Law school of the University of Auckland, New Zealand

Auckland Law School is one of the eight faculties that make up the University of Auckland. Auckland Law School is located at the City Campus, between Waterloo Quadrant and Eden Crescent. It is in close proximity to the Auckland High Court. As of 2025, Auckland Law School ranked equal 59th in the world. It has courses in a variety of fields, including commercial, public, human rights and environmental law.

==History of the land==
The land (and some of the buildings) that Auckland Law School now occupies were previously used by the High Court of New Zealand in Auckland. One courtroom has been retained unaltered for moots. Prior to this, the land was part of the Albert Barracks.

Until 1991, the law school was based on the top three floors of the University Library building.

==Davis Law Library==
The Davis Law Library is named after Professor A. G. Davis, who retired as Dean of Auckland Law School in 1965. The Library was founded at the university in 1939 and has had several locations, including a move into the General Library building in 1969. It has been in its current Eden Crescent location since 1992.

==Student activities==

Auckland Law School is the home of volunteer (pro-bono legal services) organisation, the Equal Justice Project. Founded in 2005 by students Eesvan Kirshnan and Peter Williams with the aim of promoting equal access to justice in Auckland. It is one of the largest pro bono organisations in New Zealand.

The University of Auckland Mooting Society was formed in 2014 and is the first society of its kind in New Zealand. Throughout the year the Society offers a variety of seminars and workshops to assist students with compulsory academic moots. The John Haigh Memorial Moot was established in 2014 in memory of John Haigh QC (LLB '71), a highly respected barrister and alumnus of Auckland Law School. The 2014 final was judged by Harrison, Toogood and Moore JJ in the Auckland High Court. The moot provides an opportunity for third-year and above students to develop and enhance their advocacy skills. In 2020, the University of Auckland Mooting Society is one of the largest clubs at Auckland Law School. They run five moots aimed at facilitating and developing mooting and advocacy.

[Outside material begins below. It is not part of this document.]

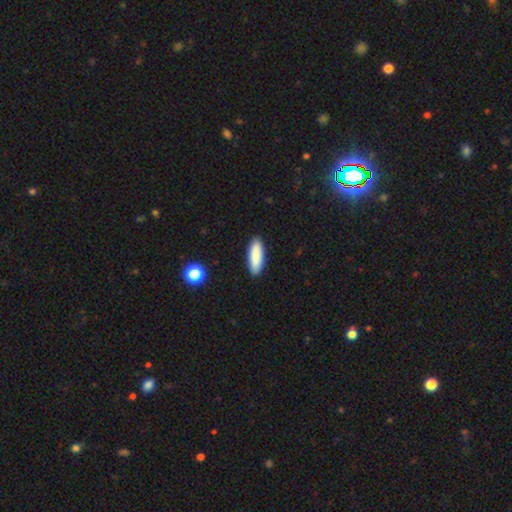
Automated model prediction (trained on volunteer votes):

An elected student body, the Auckland University Law Students' Society, represents and advocates for law students and helps to provide opportunities which complement legal studies. AULSS help organize social events such as "Steins", publication of the serious academic Law Review, an annual Law Revue, mooting competitions, and participation in sports and events such as the Round the Bays fun run. Law students traditionally dominate both competition and administration of both the Auckland University Debating Association and the Auckland Debating Association.

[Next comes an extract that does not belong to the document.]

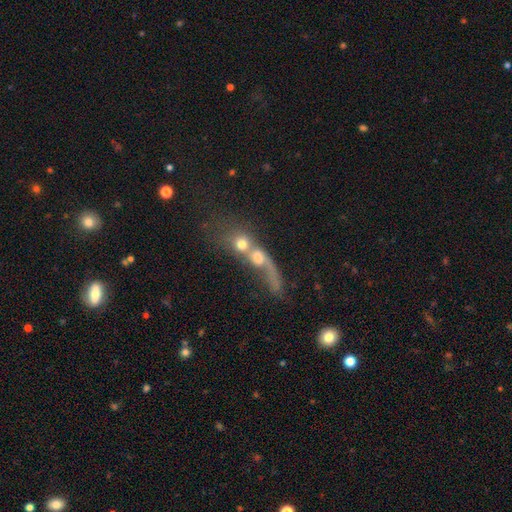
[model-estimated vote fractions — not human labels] smooth 47%, featured or disk 40%, star or artifact 13%. Down the decision tree: merging — merger (70%).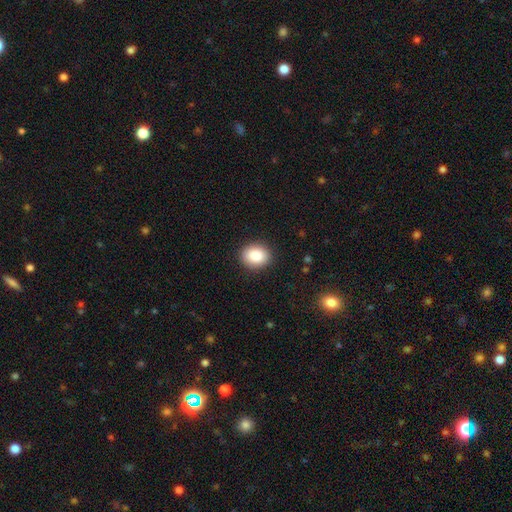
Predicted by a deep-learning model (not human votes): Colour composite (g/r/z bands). It shows a smooth galaxy with no disk features (87%) that is round (54%). Merging: none (90%).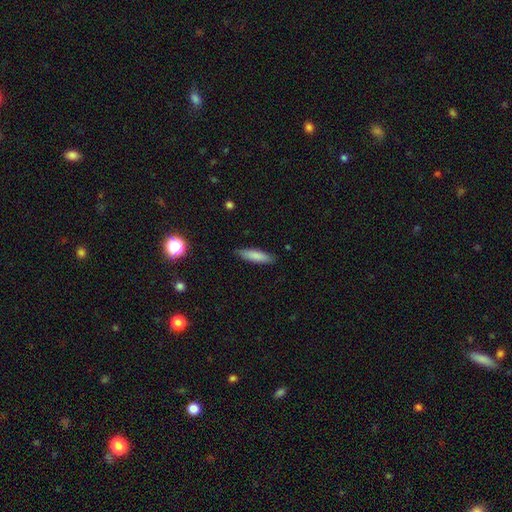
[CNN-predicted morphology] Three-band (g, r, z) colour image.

Te Rākau Ture (TRT) is the name of the Māori Law Students Association in which the rōpū initiates activities throughout the calendar year. Established in 1990, TRT has grown to play a very important role in the lives of Māori students who study at Auckland Law School. Each year the rōpū organise a number of events such as hosting a noho marae for Part II and above, a Haerenga visiting high schools outside of Auckland to promote coming to the Law School, plus their most popular hākari whakamutunga. They welcome everyone to join TRT and encourage members to participate in their events to meet other students and build support networks.

The Pacific Island Law Student's Association (PILSA) aims to provide a sense of identity and belonging among Pacific Island students at Auckland Law School. It also aims to promote educational achievement and to connect with Pacific communities outside of the university through various events organised throughout the year. The elected PILSA executive committee is a link between the PILSA members, the Pacific Students Faculty Adviser, Auckland Law School and Pacific Island communities. The PILSA executive works closely with the Student Academic and Support Adviser (Pacific) to provide workshops, seminars and tutorials for PILSA members. PILSA encourages all students to join PILSA and participate in social events, sports-days, tutorials, seminars and the Pacific Islands Moot.

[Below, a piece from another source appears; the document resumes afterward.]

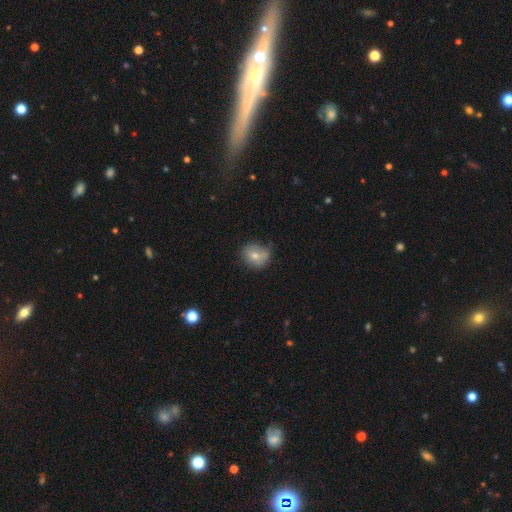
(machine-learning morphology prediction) Smooth or featured? smooth (71%)
How rounded? round (63%)
Merging? none (61%)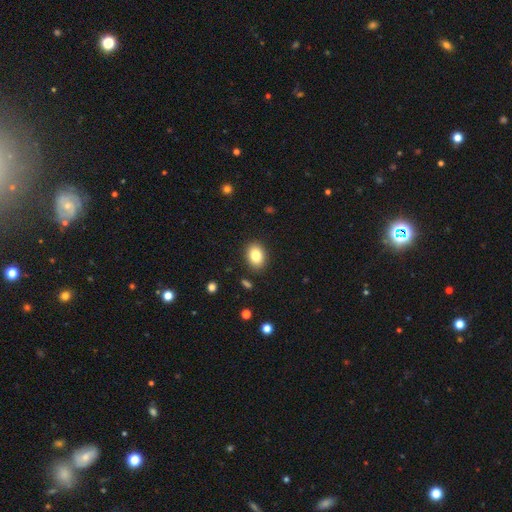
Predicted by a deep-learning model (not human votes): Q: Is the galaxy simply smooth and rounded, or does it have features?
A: smooth — 82%.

As of 2017, Auckland has been the national senior mooting champion for nine of the past ten years. It has therefore represented New Zealand at the most prestigious moot court competition in the world, the Philip C. Jessup International Law Moot, nine times in the past ten years. Highlights of Auckland's participation in the Jessup include a semi-final finish in 2012, and a Best Oralist award at the international rounds (Andrew Grant) in 2017.

==Research==

Auckland Law School is home to a number of research centres, including The Aotearoa New Zealand Centre for Indigenous Peoples and the Law, the New Zealand Centre for Environmental Law, the New Zealand Centre for ICT Law, the NZ Centre for Legal and Political Theory, The New Zealand Centre for Human Rights Law, Policy and Practice and the Research Centre for Business Law. It is also home to Te Tai Haruru – the Māori Legal Academics Group.

==Postgraduate studies==

Auckland Law School offers opportunities for postgraduate legal research.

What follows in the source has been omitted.